A Standard should preseve syntactic integrity of a file for all users. It doesn't matter if it is a kid on the African plains using a free, basic computer (or China or anywhere, but they don't use the Latin alphabet), or the most sophisticated New York Advertising Agency with high-dollar hardware and software.

And practical things get in the way. The dotless i is in Latin extended A, and for ASCII, was surely not in the fixed portion 0-127. What was in the 8th bit was always up for grabs.

So the point is, an "i" with a tittle is better than no i at all. Whether or not the Unicode Consortium should assume the dotless i in all operating systems and type formats, I don't know. AFAIK, the only language that uses it is Turkish, for all the other, it is just assumed that should any accent appear over an i, the tittle is not used. So, getting back to the kid in Africa with the hand-out computer, what's important, in terms of the standard, is that he/she knows it is an "i" being used, not that it is rendered beautifully.

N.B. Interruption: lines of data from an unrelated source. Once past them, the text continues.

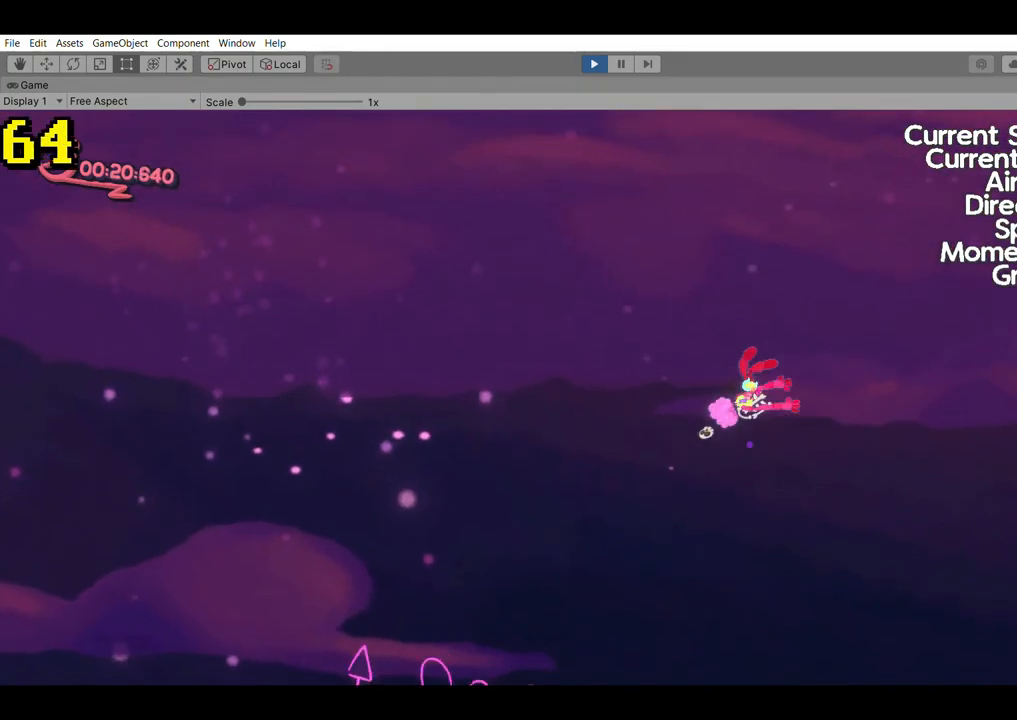
{"buttons": [], "left_stick": "left", "events": [[33, "left_stick", "left"]]}
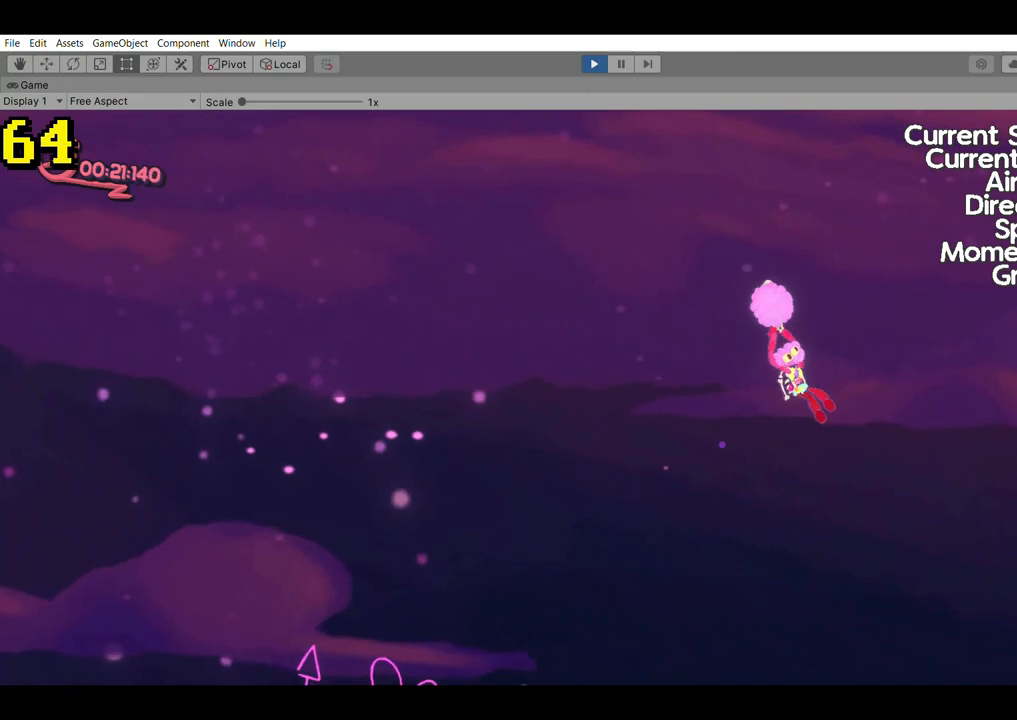
{"buttons": [], "left_stick": "center", "events": [[433, "left_stick", "center"]]}
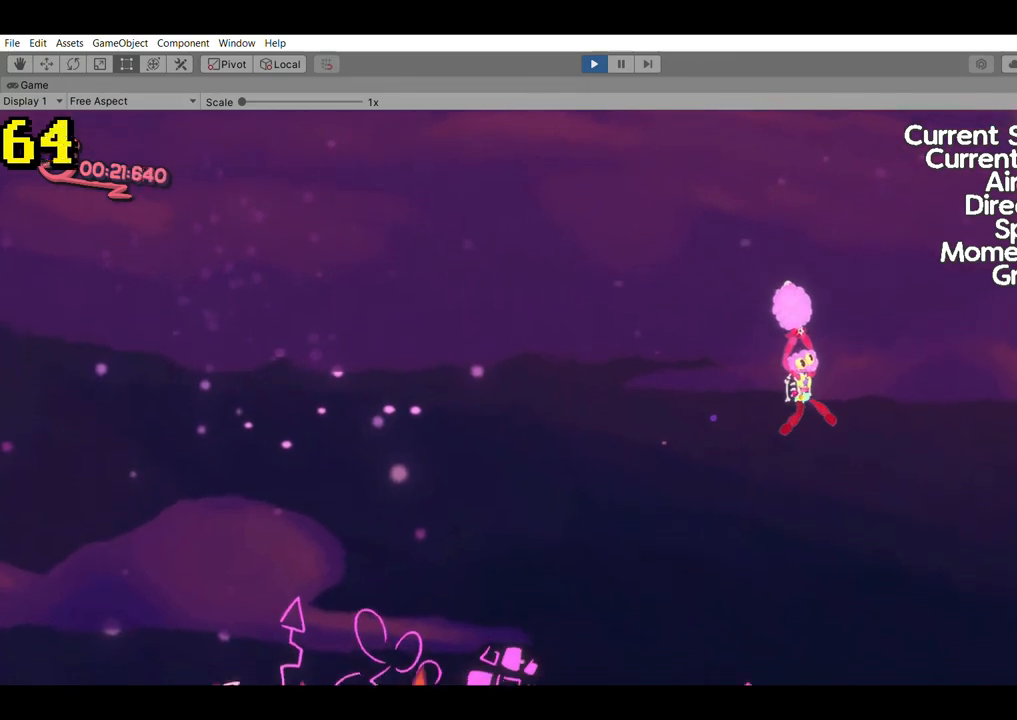
{"buttons": [], "left_stick": "left", "events": [[367, "left_stick", "left"]]}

The beautiful rendering, as had been suggested, is the work of the various application programs and browsers. When there is a fault, it is there. However, before the people who write those programs can do their work, they do need to know what the standard is, and I'm not sure the Unicode Consortium has made that clear. Anyone know that information?

Michel Boyer's picture

Charles

Is there anyone on this planet of ours that types an i followed by an acutecomb to get the character iacute? So far as I know, there is always a keyboard layout available such that, after keying the right combination, the character iacute is input and displayed; the input is a single character, not two, even if there were two strokes on the keyboard to get it. The decomposition has nothing to do with it. Kids need only learn to use the keyboard. Why should the decomposition in the file UnicodeData.txt be of any concern for kids in Africa? That decomposition is used, so far as I know, only by software people and font designers, and I think it is giving them troubles; to prove me wrong, please don't use an argument of authority.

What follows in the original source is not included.